Can we deduce the characteristic polynomial for this matrix? Given a square $n \times n$ matrix $A$ that satisfies $$\sum\limits_{k=0}^n a_k A^k = 0$$ for some coefficients $a_0, a_1, \dots, a_n,$ can we deduce that its characteristic polynomial is $\sum\limits_{k=0}^n a_k x^k$? 
 A: Take matrix
$$
A = 
\left(
\begin{array}{cccc}
1 & 0 & 0 & 0 \\
0 & 1 & 0 & 0 \\
0 & 0 & 2 & 0 \\
0 & 0 & 0 & 2 \\
\end{array}
\right)
$$
Then
$$  A^4 - 11 A^3 + 41 A^2 - 61 A + 30 I = 0$$
However, the characteristic polynomial is
$$  x^4 - 6x^3 + 13x^2 - 12x + 4 $$
and the minimal polynomial is
$$ x^2 - 3 x + 2 $$
A: The zero matrix satisfies every homogeneous polynomial, but clearly not every homogeneous polynomial is the characteristic polynomial of the zero matrix. 
A: Let $m$ be the minimal polynomial and $p$ be the characteristic polynomial of $A$. Then $m(x)\mid p(x)$ and $m(x)\mid q(x)$, where $q(x)=\sum a_kx^k$. The question is whether or not this actually implies that $p(x)=kq(x)$ for a constant (nonzero) factor $k$, which is clearly untrue. In particular, the polynomial $p(x)/m(x)$ can be switched out for anything else and multiplying back by $m(x)$ will give you another multiple of $m(x)$ with the same degree but is different from a constant multiple of $p(x)$.
The result however is true if we assume that $m(x)$ has degree $n$, since then $p(x)$ and $q(x)$ will both just be a constant multiple of $m(x)$.
A: The answer is no.
You are given a degree $n$ polynomial $p(x)$ that an $n\times n$ matrix $A$ satisfies.
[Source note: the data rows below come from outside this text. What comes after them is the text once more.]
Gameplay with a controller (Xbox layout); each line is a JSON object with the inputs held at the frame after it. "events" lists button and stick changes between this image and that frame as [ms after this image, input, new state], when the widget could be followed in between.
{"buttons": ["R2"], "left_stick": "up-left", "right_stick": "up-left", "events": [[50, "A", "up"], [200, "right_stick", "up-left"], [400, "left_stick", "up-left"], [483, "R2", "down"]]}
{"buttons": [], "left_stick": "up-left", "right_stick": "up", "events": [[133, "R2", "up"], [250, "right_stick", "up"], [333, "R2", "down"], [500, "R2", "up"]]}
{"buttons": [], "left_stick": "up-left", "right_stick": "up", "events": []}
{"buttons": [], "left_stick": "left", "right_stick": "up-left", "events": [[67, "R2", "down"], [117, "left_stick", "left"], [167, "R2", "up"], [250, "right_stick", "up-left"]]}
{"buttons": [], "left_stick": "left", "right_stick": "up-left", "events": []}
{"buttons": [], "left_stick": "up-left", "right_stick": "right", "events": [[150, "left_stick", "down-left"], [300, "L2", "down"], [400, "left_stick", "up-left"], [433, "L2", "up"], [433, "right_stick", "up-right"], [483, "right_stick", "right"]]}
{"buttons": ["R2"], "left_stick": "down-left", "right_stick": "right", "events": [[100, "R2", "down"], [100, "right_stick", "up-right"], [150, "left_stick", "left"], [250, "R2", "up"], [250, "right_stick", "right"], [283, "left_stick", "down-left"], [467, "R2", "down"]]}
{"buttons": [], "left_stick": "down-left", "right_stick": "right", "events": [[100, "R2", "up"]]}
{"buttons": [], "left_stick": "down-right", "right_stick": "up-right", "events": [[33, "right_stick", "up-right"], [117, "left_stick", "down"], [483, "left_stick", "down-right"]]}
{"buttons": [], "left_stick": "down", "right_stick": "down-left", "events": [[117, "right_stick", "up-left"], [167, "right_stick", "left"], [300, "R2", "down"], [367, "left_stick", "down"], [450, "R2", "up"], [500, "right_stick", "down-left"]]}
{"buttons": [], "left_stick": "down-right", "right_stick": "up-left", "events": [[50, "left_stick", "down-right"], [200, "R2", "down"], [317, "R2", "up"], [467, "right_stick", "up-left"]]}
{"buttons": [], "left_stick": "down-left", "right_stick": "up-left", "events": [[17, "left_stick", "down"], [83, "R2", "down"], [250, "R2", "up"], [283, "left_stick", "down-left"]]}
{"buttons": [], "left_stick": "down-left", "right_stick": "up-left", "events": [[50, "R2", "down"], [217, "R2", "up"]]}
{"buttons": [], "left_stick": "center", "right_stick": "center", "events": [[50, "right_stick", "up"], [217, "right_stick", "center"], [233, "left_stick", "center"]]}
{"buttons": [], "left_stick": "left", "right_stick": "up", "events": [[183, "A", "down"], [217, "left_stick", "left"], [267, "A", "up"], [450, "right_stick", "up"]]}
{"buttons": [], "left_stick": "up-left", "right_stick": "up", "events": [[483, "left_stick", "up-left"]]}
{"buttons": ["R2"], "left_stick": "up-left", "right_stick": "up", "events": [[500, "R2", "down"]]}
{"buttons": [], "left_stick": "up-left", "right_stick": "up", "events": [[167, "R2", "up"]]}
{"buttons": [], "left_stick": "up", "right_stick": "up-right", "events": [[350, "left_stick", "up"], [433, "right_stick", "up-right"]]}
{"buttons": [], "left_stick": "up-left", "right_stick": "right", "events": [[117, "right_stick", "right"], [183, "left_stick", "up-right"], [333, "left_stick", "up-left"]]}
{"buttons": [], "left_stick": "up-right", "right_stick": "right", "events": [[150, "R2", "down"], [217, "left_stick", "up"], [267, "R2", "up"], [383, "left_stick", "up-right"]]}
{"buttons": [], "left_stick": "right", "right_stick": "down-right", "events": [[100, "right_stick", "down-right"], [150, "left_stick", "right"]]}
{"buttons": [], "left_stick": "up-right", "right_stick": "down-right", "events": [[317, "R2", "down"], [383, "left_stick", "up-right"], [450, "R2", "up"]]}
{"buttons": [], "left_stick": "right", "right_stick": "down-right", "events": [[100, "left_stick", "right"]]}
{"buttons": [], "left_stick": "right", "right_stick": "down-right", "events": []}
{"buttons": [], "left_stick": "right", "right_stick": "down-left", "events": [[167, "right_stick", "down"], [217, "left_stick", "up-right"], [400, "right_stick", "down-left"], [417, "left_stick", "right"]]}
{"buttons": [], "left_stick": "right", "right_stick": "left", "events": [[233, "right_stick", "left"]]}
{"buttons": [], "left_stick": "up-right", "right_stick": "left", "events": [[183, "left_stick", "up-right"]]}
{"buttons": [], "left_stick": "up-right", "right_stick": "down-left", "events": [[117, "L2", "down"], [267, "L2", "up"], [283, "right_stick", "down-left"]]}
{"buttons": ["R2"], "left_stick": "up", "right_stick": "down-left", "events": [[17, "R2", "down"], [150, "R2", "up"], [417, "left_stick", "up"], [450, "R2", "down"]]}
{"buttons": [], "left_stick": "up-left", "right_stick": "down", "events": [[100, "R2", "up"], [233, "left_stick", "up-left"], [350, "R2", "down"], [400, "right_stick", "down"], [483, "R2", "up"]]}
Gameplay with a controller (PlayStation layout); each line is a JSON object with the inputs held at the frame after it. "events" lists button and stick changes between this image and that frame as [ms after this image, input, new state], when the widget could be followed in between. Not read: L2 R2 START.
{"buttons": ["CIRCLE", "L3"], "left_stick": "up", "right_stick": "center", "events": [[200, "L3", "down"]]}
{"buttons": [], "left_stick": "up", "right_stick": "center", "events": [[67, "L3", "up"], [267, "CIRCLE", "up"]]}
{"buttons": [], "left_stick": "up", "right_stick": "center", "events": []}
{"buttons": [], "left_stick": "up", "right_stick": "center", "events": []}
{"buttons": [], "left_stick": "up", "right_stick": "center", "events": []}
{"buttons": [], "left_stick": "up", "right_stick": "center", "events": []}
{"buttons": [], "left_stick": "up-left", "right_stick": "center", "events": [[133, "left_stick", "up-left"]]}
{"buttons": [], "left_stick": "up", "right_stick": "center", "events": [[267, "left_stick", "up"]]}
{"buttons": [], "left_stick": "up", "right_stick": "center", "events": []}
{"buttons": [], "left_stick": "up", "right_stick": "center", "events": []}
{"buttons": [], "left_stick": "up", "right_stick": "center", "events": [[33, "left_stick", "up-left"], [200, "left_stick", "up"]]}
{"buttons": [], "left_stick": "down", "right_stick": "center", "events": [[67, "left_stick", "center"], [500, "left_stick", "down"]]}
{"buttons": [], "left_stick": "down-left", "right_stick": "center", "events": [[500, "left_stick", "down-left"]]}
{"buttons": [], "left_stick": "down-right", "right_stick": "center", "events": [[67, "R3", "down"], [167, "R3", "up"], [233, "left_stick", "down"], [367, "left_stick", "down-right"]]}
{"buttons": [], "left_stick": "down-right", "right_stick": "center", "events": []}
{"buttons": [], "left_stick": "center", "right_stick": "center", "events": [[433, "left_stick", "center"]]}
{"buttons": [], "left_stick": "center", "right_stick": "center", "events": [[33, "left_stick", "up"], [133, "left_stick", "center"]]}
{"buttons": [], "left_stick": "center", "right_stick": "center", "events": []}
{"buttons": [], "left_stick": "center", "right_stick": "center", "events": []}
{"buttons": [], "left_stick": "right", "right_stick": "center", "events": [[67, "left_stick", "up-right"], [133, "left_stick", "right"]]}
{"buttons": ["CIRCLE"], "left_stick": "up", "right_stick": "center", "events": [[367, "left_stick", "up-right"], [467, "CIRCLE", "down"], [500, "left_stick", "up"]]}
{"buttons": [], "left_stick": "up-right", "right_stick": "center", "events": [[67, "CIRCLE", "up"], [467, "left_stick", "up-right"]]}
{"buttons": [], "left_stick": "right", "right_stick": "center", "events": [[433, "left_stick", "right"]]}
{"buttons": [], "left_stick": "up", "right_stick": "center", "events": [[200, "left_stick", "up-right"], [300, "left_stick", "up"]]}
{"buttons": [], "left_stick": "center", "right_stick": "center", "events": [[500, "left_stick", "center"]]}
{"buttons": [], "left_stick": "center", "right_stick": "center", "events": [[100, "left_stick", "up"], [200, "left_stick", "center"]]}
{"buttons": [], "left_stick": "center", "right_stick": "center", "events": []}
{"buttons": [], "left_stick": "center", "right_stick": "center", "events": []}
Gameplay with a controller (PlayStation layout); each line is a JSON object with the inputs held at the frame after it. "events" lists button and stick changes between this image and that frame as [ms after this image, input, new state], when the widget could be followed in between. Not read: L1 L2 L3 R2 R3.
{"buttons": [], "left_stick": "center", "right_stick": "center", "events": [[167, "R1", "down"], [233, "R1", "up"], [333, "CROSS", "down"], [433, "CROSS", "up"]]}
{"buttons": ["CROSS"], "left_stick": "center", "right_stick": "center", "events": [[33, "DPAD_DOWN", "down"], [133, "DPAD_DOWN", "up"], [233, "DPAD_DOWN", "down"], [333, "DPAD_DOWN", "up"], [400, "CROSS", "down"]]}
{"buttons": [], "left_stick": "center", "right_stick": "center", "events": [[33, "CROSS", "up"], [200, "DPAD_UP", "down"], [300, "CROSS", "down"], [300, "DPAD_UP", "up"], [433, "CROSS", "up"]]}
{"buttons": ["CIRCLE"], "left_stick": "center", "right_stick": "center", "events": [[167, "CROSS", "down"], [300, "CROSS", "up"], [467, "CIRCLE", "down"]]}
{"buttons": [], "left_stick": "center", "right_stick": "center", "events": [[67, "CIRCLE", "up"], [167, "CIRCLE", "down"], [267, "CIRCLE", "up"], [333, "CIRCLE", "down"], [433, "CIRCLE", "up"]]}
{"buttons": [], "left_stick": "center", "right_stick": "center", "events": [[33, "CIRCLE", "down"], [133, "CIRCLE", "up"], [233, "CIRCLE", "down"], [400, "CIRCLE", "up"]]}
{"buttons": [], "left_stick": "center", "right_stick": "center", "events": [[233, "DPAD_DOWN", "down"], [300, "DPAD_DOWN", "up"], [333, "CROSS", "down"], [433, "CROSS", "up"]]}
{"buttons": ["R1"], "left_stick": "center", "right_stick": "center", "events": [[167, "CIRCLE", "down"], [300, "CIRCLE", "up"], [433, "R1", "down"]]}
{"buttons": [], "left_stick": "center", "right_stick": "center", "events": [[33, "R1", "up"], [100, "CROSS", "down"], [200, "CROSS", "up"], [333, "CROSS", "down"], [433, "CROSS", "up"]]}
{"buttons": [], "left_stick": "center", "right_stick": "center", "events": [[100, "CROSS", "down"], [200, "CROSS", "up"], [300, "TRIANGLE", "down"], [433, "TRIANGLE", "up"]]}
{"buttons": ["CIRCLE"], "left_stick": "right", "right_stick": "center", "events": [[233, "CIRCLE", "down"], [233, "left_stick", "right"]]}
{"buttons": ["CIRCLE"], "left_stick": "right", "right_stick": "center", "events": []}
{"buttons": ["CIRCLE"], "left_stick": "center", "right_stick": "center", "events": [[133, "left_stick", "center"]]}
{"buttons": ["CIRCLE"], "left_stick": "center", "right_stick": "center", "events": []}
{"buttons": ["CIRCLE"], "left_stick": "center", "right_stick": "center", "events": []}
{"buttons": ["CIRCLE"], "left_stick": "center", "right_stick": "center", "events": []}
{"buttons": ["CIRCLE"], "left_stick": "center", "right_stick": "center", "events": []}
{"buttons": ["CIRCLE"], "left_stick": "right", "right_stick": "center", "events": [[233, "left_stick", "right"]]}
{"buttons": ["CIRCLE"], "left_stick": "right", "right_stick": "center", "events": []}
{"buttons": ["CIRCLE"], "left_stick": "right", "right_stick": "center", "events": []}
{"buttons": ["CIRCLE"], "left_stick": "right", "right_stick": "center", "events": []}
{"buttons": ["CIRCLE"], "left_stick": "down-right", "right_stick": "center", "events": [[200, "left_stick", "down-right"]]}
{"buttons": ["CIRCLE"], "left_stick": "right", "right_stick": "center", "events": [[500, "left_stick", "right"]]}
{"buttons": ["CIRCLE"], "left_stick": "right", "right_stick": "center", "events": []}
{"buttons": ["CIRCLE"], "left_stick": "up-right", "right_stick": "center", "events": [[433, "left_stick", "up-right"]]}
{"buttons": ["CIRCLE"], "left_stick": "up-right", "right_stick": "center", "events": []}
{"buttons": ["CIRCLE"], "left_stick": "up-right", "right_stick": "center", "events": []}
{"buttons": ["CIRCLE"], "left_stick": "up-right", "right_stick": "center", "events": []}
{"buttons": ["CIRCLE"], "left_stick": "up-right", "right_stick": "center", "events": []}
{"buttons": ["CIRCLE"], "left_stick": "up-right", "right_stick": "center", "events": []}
This is not enough information to find the characteristic polynomial $c_A(x)$, although you will be able to narrow it down to finitely many possibilities.
Let's look at an example to see why. Suppose your friend picks the matrix $A$. Suppose he doesn't tell you $A$, but he does tell you $p(x)$ and asks you to guess $c_A(x)$. Suppose your friend picked
$$A=\begin{bmatrix} 1 & 0 & 0 \\ 0 & 1 & 0 \\ 0 & 0 & 2 \end{bmatrix}$$
and told you that $p(x)=x^3-6x^2+11x-6$.
You could then reason that $p(x)=(x-1)(x-2)(x-3)$. Which would mean that the minimal polynomial $m_A(x)$ must be one of the following: $(x-1)$, $(x-2)$, $(x-3)$, $(x-1)(x-2)$, $(x-1)(x-3)$, $(x-2)(x-3)$, $(x-1)(x-2)(x-3)$.
Hence the characteristic polynomial $c_A(x)$ must be one of the following: $(x-1)^3$, $(x-2)^3$, $(x-3)^3$, $(x-1)^2(x-2)$, $(x-1)(x-2)^2$, $(x-1)^2(x-3)$, $(x-1)(x-3)^2$, $(x-2)^2(x-3)$, $(x-2)(x-3)^2$, $(x-1)(x-2)(x-3)$.
Since your friend picked
$$A=\begin{bmatrix} 1 & 0 & 0 \\ 0 & 1 & 0 \\ 0 & 0 & 2 \end{bmatrix}$$
the characteristic polynomial is $c_A(x)=(x-1)^2(x-2)$, but you can't prove that, because for all you know he may have picked
$$B=\begin{bmatrix} 1 & 0 & 0 \\ 0 & 2 & 0 \\ 0 & 0 & 3 \end{bmatrix}$$
which also satisfies $p(x)=x^3-6x^2+11x-6=(x-1)(x-2)(x-3)$.